*Problem set*:
1. From the piece on discipleship and wounds, quote the part that opens with the words containing "The Deepest Ache" and closes with "in human relationships.".
2. Answer these questions about the piece on discipleship and wounds:
(a) What date appears beside the title?
(b) Which Bible passage is quoted?
(c) What does the piece call the ultimate expression of mercy?
3. Write what follows the last sentence shown in the piece on discipleship and wounds.

# start of Document excerpt

The Deepest Ache July 28, 2021

 

Discipleship would be easy if it wasn’t for other people. If it were just the Lord and I, communing in the privacy of my home, and that alone determined the quality of my personal growth, I’d be flying. Though discipleship begins with divine connection, its continuance is found in human relationships.

We all carry wounds. Some of the deepest were inflicted in childhood, and have festered ever since. They undermine us, send us round the same loop time and again, build in predictable failure points, and become a glass ceiling, above which we cannot rise. Unless we address them.

No parent is perfect and every child can be a nightmare, and yet children have no concept of that balance and are driven to meet their own needs. It’s an instinct they can’t be blamed for, but sometimes, in the attempt to meet those needs, they reopen their parents’ most sensitive wounds, and the parent loses control of their emotions. Perhaps the parent reacts by saying things they shouldn’t, causing lasting pain. No sane parent intends to harm their child, but they all leave scars nonetheless, and all children live with pain until they learn the power of forgiveness. This is the environment in which we grow up, and the wounds we bear are the hinderances that limit our growth and happiness, until we let God mediate between us, and find healing. The Bible is clear about what to do with such hindrances:

Heb 12, 1-2a:

 

‘Therefore, since we are surrounded by such a great cloud of witnesses, let us throw off everything that hinders and the sin that so easily entangles. And let us run with perseverance the race marked out for us, fixing our eyes on Jesus, the pioneer and perfecter of faith.’

 

What would it look like to ‘throw off’ these wounds that hinder us? It might be tempting to forgive from a distance, and move on. Sometimes that’s the only possible route, in which case we find the grace available to us and embrace it, but often we are able to go further than that. Reconciliation is the ultimate expression of mercy, and just as we are called to be reconciled to God, we are called to be reconciled to each other.

# end of Document excerpt
# start of Data provided

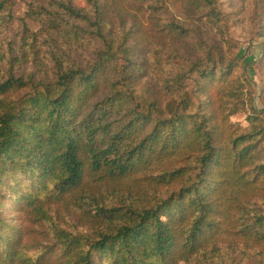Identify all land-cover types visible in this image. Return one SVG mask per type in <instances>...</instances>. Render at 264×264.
<instances>
[{"label":"trees","instance_id":"1","mask_svg":"<svg viewBox=\"0 0 264 264\" xmlns=\"http://www.w3.org/2000/svg\"><path fill=\"white\" fill-rule=\"evenodd\" d=\"M216 3L32 0L0 45V208L49 232L1 212L0 264H264V128L233 120Z\"/></svg>","mask_w":264,"mask_h":264},{"label":"rangeland","instance_id":"2","mask_svg":"<svg viewBox=\"0 0 264 264\" xmlns=\"http://www.w3.org/2000/svg\"><path fill=\"white\" fill-rule=\"evenodd\" d=\"M14 2L12 15L17 20L7 28L0 29V45L7 53H10L12 45L15 47L22 19H26L33 31L39 30L41 26L40 21L27 17L32 0H14ZM76 3L85 6V0H76ZM215 7L222 16L223 34L215 30L214 34L209 31L207 36L218 38L226 57L238 58L237 76L246 84L244 101L247 104V112L238 113L233 120L244 126L252 123L258 129L264 128V0H217ZM34 8L37 9V4ZM91 50H95V47ZM214 56L217 58L216 55ZM30 66L26 68L28 73L33 70ZM252 107L257 111L253 112ZM249 116H252V119ZM3 194L10 195L7 190ZM4 206V210L0 208V213L3 212L8 224L25 233L27 243L35 242L37 245V240L42 241L47 236L49 227L44 226L43 223L34 225L24 212L17 210L9 201H6ZM53 209L57 208L53 206ZM52 215H55L54 210ZM49 239L51 240V237Z\"/></svg>","mask_w":264,"mask_h":264}]
</instances>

# end of Data provided

*Solved tasks*:
1.
The Deepest Ache July 28, 2021

 

Discipleship would be easy if it wasn’t for other people. If it were just the Lord and I, communing in the privacy of my home, and that alone determined the quality of my personal growth, I’d be flying. Though discipleship begins with divine connection, its continuance is found in human relationships.

2.
(a) July 28, 2021
(b) Hebrews 12, 1-2a
(c) Reconciliation

3.
 

2 Cor 5, 18-20:

 

‘All this is from God, who reconciled us to himself through Christ and gave us the ministry of reconciliation: that God was reconciling the world to himself in Christ, not counting people’s sins against them. And he has committed to us the message of reconciliation. 20 We are therefore Christ’s ambassadors, as though God were making his appeal through us. We implore you on Christ’s behalf: be reconciled to God.’

 

We are called not only to be reconciled to God in the Hereafter, but here on Earth, drawing ever nearer to his love and mercy. But what of each other?

Colossians 3, 12-15:

 

‘Therefore, as God’s chosen people, holy and dearly loved, clothe yourselves with compassion, kindness, humility, gentleness and patience. Bear with each other and forgive one another if any of you has a grievance against someone. Forgive as the Lord forgave you. And over all these virtues put on love, which binds them all together in perfect unity.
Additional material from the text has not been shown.